DATA UNDER STUDY:
○ ○ ○ ○

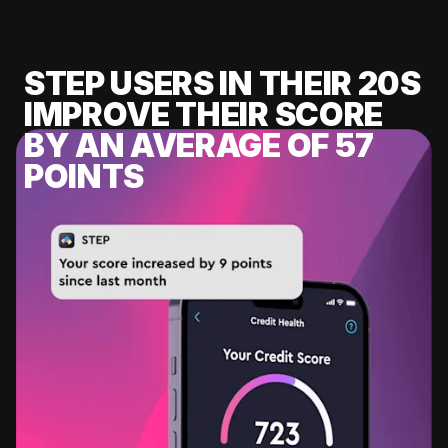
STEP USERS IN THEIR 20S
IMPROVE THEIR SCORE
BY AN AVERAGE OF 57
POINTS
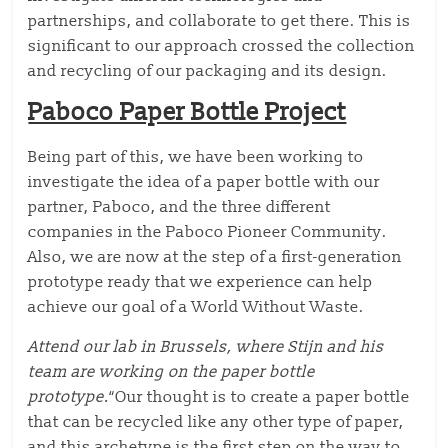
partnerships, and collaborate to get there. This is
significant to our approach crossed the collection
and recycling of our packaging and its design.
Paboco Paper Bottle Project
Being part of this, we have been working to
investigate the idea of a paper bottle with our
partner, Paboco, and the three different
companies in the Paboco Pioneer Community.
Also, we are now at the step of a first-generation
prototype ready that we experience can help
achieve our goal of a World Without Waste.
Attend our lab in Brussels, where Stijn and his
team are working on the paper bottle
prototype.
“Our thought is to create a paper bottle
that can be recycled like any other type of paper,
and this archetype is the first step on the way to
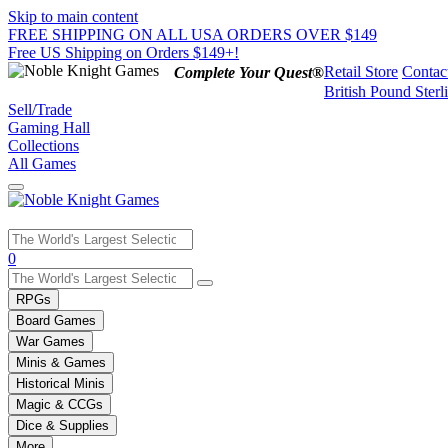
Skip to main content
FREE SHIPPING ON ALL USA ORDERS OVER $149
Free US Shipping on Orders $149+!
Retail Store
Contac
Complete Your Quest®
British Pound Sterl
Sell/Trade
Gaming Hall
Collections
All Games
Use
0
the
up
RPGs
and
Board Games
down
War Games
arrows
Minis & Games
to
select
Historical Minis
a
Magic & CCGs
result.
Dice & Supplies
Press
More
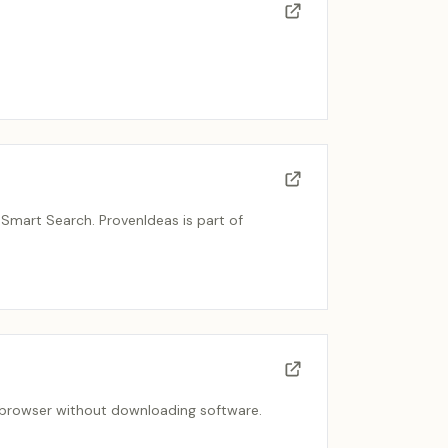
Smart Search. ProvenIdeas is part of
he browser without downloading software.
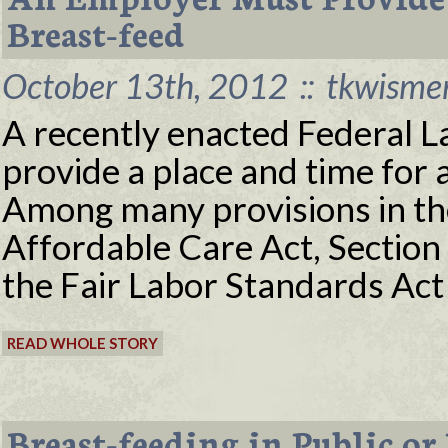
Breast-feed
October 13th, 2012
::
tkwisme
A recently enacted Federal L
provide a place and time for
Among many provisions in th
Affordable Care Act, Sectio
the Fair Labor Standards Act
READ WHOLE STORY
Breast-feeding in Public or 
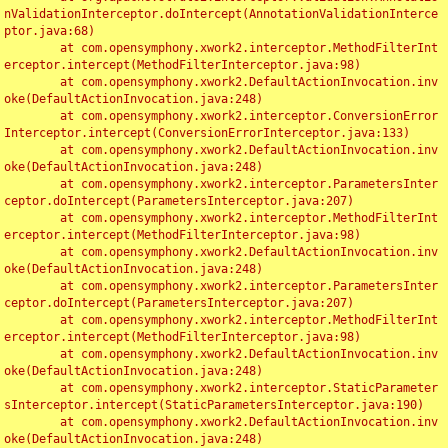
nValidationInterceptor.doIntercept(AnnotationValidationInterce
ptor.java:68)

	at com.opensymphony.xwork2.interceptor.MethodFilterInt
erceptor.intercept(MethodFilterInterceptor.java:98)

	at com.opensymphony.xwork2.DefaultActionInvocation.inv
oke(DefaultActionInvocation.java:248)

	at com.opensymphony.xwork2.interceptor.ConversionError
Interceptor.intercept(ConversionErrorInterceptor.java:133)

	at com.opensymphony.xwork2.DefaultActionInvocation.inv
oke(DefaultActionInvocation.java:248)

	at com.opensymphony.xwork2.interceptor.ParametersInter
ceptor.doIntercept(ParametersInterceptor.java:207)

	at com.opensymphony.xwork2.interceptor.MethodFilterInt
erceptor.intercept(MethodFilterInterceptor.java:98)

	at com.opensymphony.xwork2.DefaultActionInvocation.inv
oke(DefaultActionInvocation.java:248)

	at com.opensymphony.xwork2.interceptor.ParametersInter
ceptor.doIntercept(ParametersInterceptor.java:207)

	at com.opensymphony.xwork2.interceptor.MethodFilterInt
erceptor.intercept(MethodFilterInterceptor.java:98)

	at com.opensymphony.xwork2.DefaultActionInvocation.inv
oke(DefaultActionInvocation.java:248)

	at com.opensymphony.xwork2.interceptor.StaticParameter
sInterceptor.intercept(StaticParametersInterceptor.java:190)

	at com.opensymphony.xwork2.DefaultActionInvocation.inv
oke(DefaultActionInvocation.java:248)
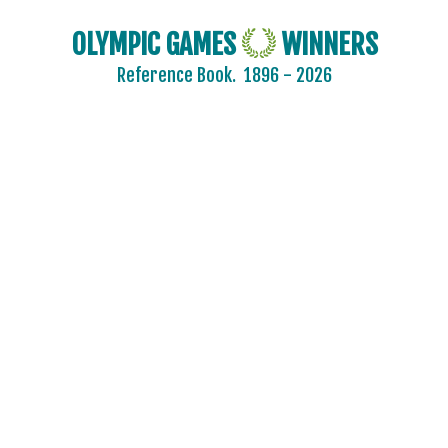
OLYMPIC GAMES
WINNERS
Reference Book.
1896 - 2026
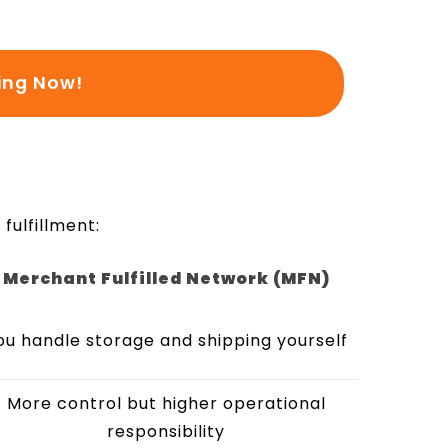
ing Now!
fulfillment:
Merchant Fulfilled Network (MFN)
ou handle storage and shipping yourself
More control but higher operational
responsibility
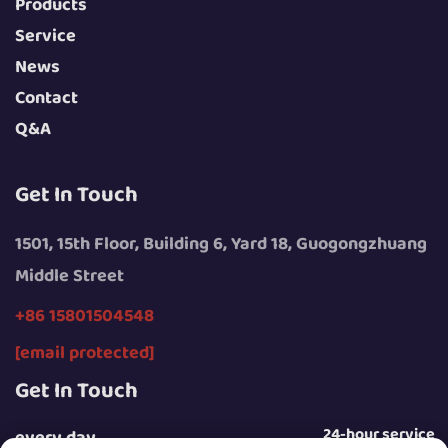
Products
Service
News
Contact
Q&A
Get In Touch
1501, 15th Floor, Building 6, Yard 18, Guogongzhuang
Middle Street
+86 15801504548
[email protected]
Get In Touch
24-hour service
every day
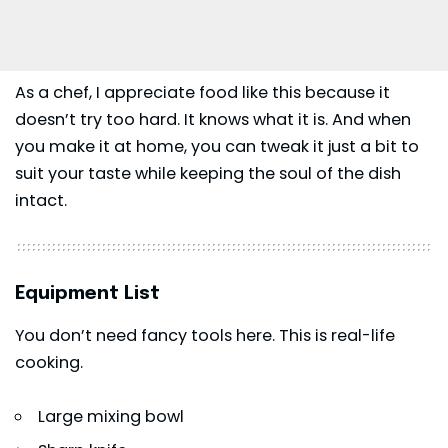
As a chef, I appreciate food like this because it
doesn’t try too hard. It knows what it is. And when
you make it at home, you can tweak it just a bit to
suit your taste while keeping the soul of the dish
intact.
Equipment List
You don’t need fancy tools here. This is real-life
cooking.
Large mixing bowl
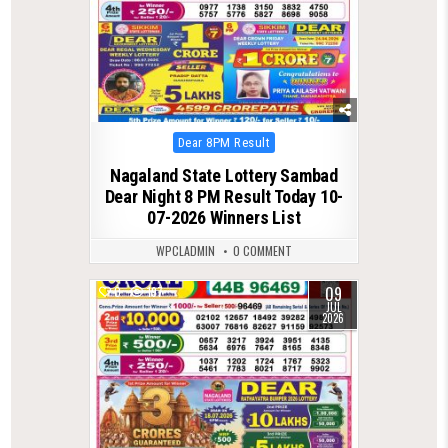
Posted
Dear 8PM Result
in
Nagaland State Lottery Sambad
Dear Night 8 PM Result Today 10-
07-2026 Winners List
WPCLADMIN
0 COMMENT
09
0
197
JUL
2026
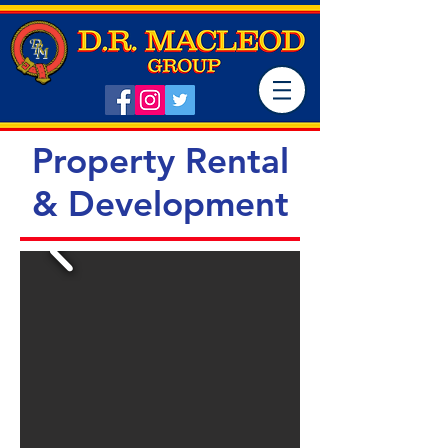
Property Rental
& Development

○ ○ ○ ○

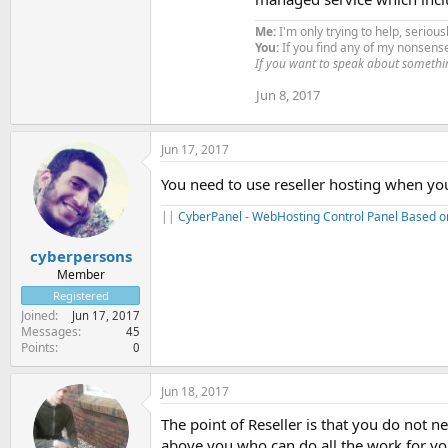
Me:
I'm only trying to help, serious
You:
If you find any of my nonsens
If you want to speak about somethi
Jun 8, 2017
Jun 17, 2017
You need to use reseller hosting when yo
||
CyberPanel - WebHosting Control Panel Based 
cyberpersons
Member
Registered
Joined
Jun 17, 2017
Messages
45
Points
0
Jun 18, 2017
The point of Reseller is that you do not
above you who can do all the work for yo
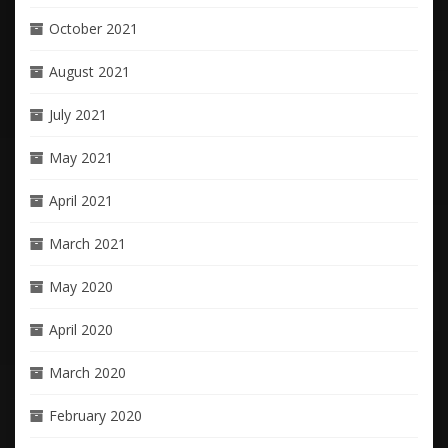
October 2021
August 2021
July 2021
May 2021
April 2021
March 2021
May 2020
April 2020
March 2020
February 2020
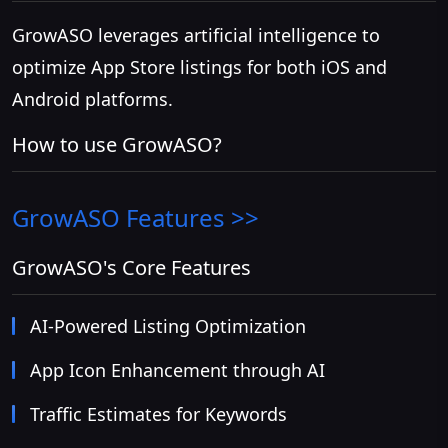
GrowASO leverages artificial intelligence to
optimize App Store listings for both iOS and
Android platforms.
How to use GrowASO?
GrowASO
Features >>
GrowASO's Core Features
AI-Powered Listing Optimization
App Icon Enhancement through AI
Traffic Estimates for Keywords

○ ○ ○ ○

WHAT IS REQUIRED:
Give everything from the line containing "Smart Search. ProvenIdeas is part of" down to the line containing "ptor.java:68)" again, substituting "READ MORE" for "READ WHOLE STORY" and leaving every other line unchanged. Leave the pictures out of your answer.

ANSWER TO THIS PROBLEM:
Smart Search. ProvenIdeas is part of
he browser without downloading software.
Breast-feed
October 13th, 2012
::
tkwisme
A recently enacted Federal L
provide a place and time for
Among many provisions in th
Affordable Care Act, Sectio
the Fair Labor Standards Act
READ MORE
Breast-feeding in Public or 
nValidationInterceptor.doIntercept(AnnotationValidationInterce
ptor.java:68)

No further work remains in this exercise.